(Dataset records)
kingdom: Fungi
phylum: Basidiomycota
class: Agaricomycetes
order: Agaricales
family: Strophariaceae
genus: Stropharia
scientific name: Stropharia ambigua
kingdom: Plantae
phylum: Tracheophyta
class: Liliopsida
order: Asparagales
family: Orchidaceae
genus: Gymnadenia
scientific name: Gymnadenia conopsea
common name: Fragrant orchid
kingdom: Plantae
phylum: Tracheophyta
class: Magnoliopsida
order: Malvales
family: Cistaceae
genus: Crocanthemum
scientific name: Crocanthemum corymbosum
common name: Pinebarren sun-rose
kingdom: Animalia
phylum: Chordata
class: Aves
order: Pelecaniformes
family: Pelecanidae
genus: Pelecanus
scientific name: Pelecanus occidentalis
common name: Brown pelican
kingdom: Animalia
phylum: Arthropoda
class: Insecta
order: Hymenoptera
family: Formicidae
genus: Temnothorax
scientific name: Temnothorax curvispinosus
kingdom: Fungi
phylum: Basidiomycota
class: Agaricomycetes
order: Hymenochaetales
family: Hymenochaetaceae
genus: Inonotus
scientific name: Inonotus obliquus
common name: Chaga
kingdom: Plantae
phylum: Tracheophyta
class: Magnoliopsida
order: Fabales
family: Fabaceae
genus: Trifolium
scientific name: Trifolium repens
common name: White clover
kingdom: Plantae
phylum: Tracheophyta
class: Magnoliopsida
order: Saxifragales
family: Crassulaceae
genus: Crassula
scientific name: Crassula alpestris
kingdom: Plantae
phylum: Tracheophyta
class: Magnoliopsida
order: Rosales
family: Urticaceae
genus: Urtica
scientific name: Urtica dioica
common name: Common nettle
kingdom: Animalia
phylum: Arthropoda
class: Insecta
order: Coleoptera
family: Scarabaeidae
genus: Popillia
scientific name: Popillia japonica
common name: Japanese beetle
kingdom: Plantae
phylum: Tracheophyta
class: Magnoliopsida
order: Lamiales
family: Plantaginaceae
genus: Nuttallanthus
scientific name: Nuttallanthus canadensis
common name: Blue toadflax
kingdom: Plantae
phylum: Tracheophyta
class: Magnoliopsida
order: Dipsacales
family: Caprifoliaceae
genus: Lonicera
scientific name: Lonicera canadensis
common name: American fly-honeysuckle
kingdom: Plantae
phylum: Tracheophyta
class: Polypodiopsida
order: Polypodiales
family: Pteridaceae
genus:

Task requirements -> Please rewrite the data above, changing "common name" to "vernacular name" everywhere it appears and leaving everything else as it is.

Finished task ->
kingdom: Fungi
phylum: Basidiomycota
class: Agaricomycetes
order: Agaricales
family: Strophariaceae
genus: Stropharia
scientific name: Stropharia ambigua
kingdom: Plantae
phylum: Tracheophyta
class: Liliopsida
order: Asparagales
family: Orchidaceae
genus: Gymnadenia
scientific name: Gymnadenia conopsea
vernacular name: Fragrant orchid
kingdom: Plantae
phylum: Tracheophyta
class: Magnoliopsida
order: Malvales
family: Cistaceae
genus: Crocanthemum
scientific name: Crocanthemum corymbosum
vernacular name: Pinebarren sun-rose
kingdom: Animalia
phylum: Chordata
class: Aves
order: Pelecaniformes
family: Pelecanidae
genus: Pelecanus
scientific name: Pelecanus occidentalis
vernacular name: Brown pelican
kingdom: Animalia
phylum: Arthropoda
class: Insecta
order: Hymenoptera
family: Formicidae
genus: Temnothorax
scientific name: Temnothorax curvispinosus
kingdom: Fungi
phylum: Basidiomycota
class: Agaricomycetes
order: Hymenochaetales
family: Hymenochaetaceae
genus: Inonotus
scientific name: Inonotus obliquus
vernacular name: Chaga
kingdom: Plantae
phylum: Tracheophyta
class: Magnoliopsida
order: Fabales
family: Fabaceae
genus: Trifolium
scientific name: Trifolium repens
vernacular name: White clover
kingdom: Plantae
phylum: Tracheophyta
class: Magnoliopsida
order: Saxifragales
family: Crassulaceae
genus: Crassula
scientific name: Crassula alpestris
kingdom: Plantae
phylum: Tracheophyta
class: Magnoliopsida
order: Rosales
family: Urticaceae
genus: Urtica
scientific name: Urtica dioica
vernacular name: Common nettle
kingdom: Animalia
phylum: Arthropoda
class: Insecta
order: Coleoptera
family: Scarabaeidae
genus: Popillia
scientific name: Popillia japonica
vernacular name: Japanese beetle
kingdom: Plantae
phylum: Tracheophyta
class: Magnoliopsida
order: Lamiales
family: Plantaginaceae
genus: Nuttallanthus
scientific name: Nuttallanthus canadensis
vernacular name: Blue toadflax
kingdom: Plantae
phylum: Tracheophyta
class: Magnoliopsida
order: Dipsacales
family: Caprifoliaceae
genus: Lonicera
scientific name: Lonicera canadensis
vernacular name: American fly-honeysuckle
kingdom: Plantae
phylum: Tracheophyta
class: Polypodiopsida
order: Polypodiales
family: Pteridaceae
genus:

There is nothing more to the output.